New ESPN Boss Jimmy Pitaro: “Morale Is Incredibly High”

Jimmy Pitaro, the former Disney and Yahoo exec who took over earlier this year as ESPN president after the abrupt departure of John Skipper, borrowed at least one page from Skipper’s playbook, meeting with the media after the network’s upfront event.



The press briefing in the Minskoff Theatre went longer than Skipper’s annual scrums with reporters, and it also featured the full senior management team standing in the back and weighing in on some topics. The discussion covered everything from the progress of ESPN+ (Pitaro refused to give numbers but said conversions are “high”) to the Supreme Court ruling legalizing gambling (“the space is interesting to us”) to the network’s relationship with the NFL (“not strained”).

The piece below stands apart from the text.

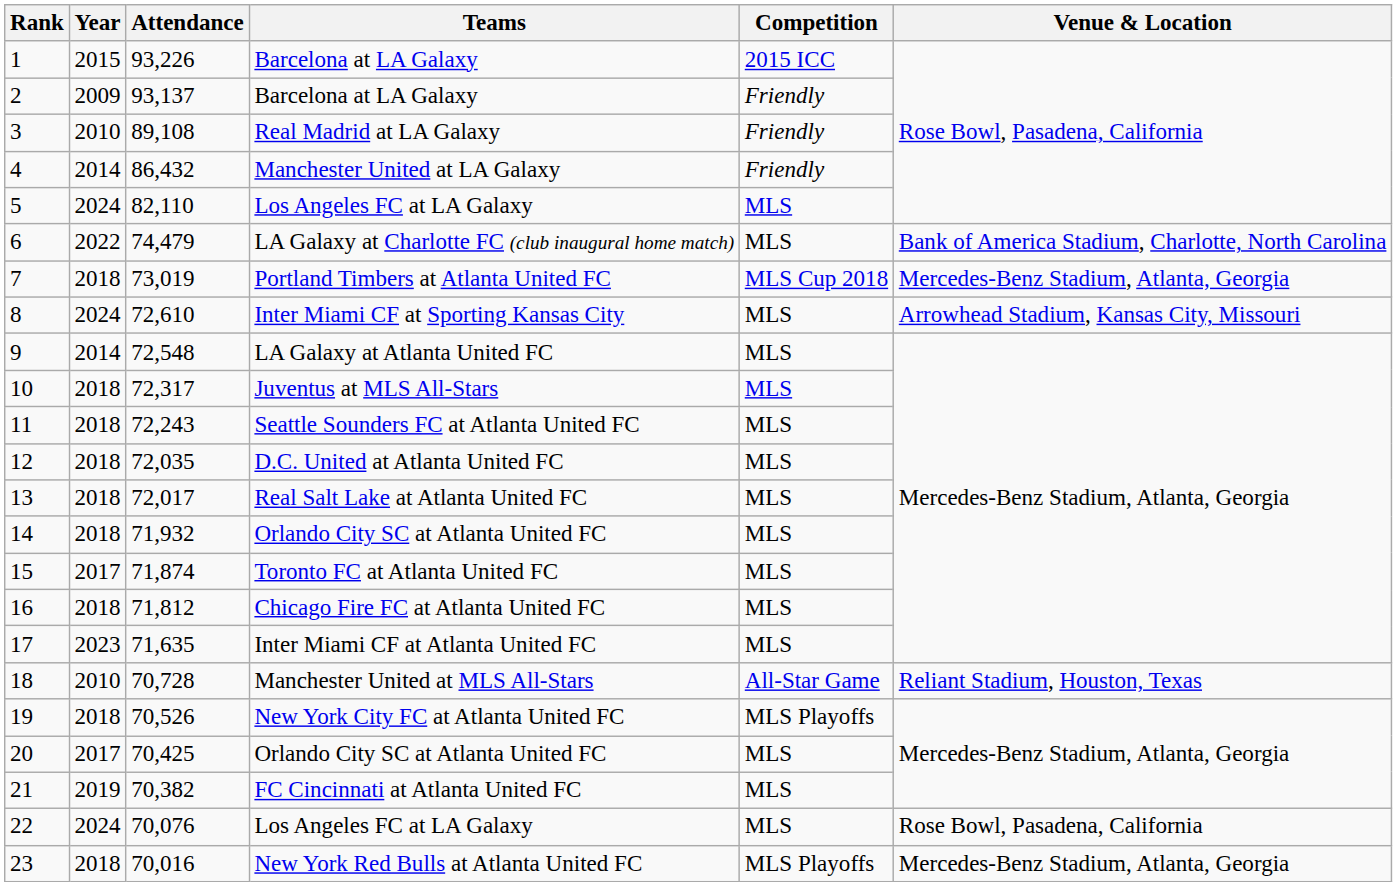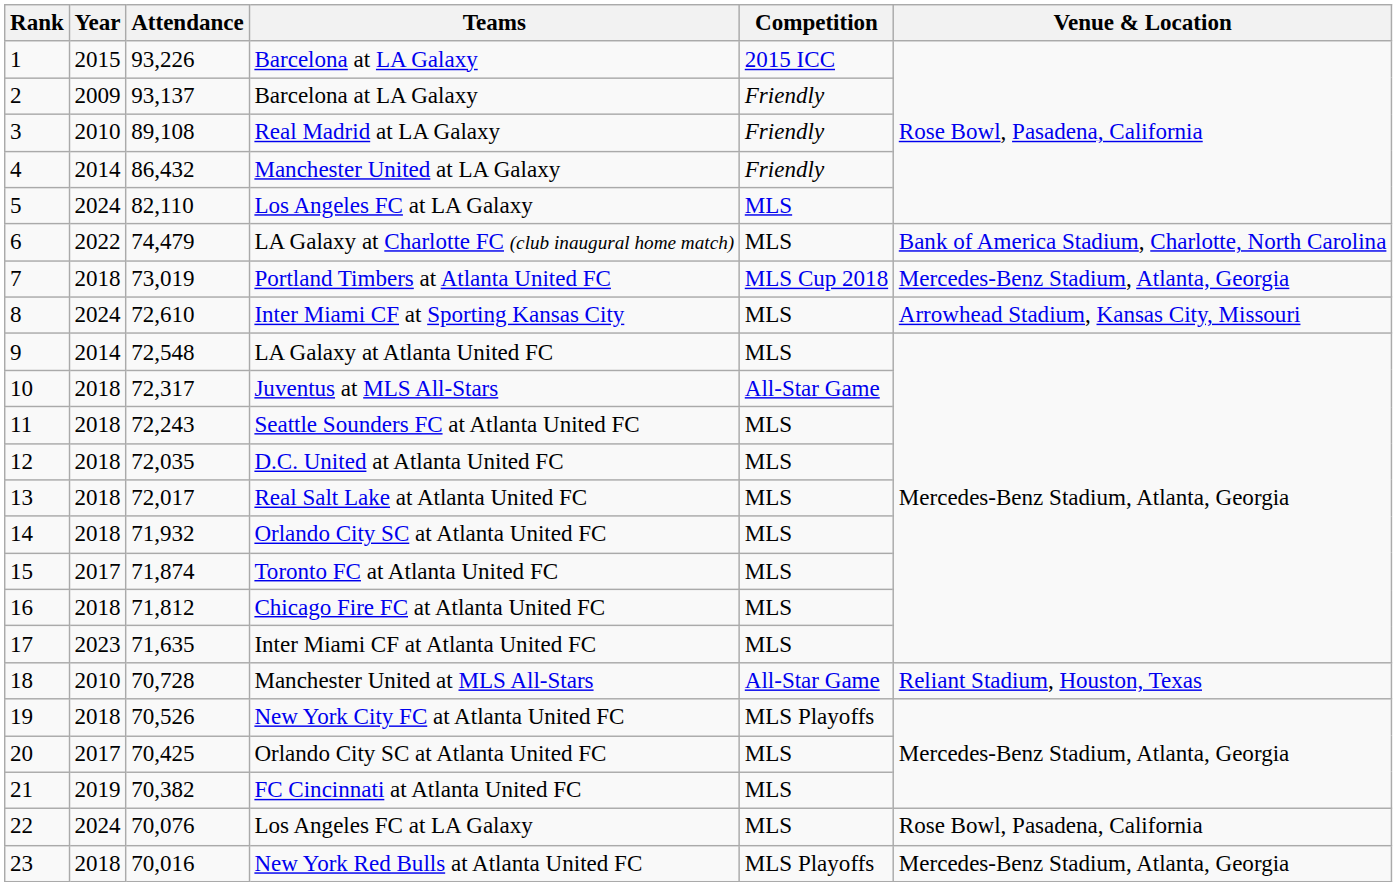10 | Competition: MLS -> All-Star Game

While Pitaro acknowledged that he is still for now living in LA and commuting to Connecticut each week, he said his initial sense is that the waves of change hitting the longtime sports mainstay in recent years have not taken a toll. “Morale is incredibly high,” he said. “The energy that I’m getting is incredibly powerful. We did a town hall in my first or second week on the job. After the town hall, hundreds of people were coming up to me afterward, thousands of people emailing me, just to say how excited they are to be a part of this group.”
As this decade began, ESPN had more than 100 million subscribers. That number has dropped below 87 million, with a mushrooming array of digital options steadily leeching away viewers. Saddled with multi-billion-dollar rights deals for NFL, NBA and Major League Baseball games, the network has initiated several rounds of layoffs and reconceived its operations to try to keep pace with the mobile-driven sports fan. Along the way, some notable talent has left the fold. Through it all, ESPN still routinely puts up gaudy ratings, with the NFL Draft and the NBA Playoffs this spring being two recent examples. Special events are still the bread and butter — it’s filling 24 hours on the air and optimizing digital platforms that has presented a new set of challenges.
“We’re seeing things move quickly,” Pitaro said. “More quickly than they’ve ever moved or changed before. The team has not sat idle. They have made the decision that we are going to invest in building a direct relationship with the customer.”
Pitaro, a 48-year-old New York native steeped in digital media, is said to be a longtime favorite of Disney CEO Bob Iger. His interactions with the media showed a savvy exec who is notably different from Skipper, the lanky, literature-quoting North Carolinian, but with his own crisp style, Pitaro highlighted the consistency that remains at the nearly 40-year-old media company. “The mission statement of ESPN,” he emphasized, “has not changed.”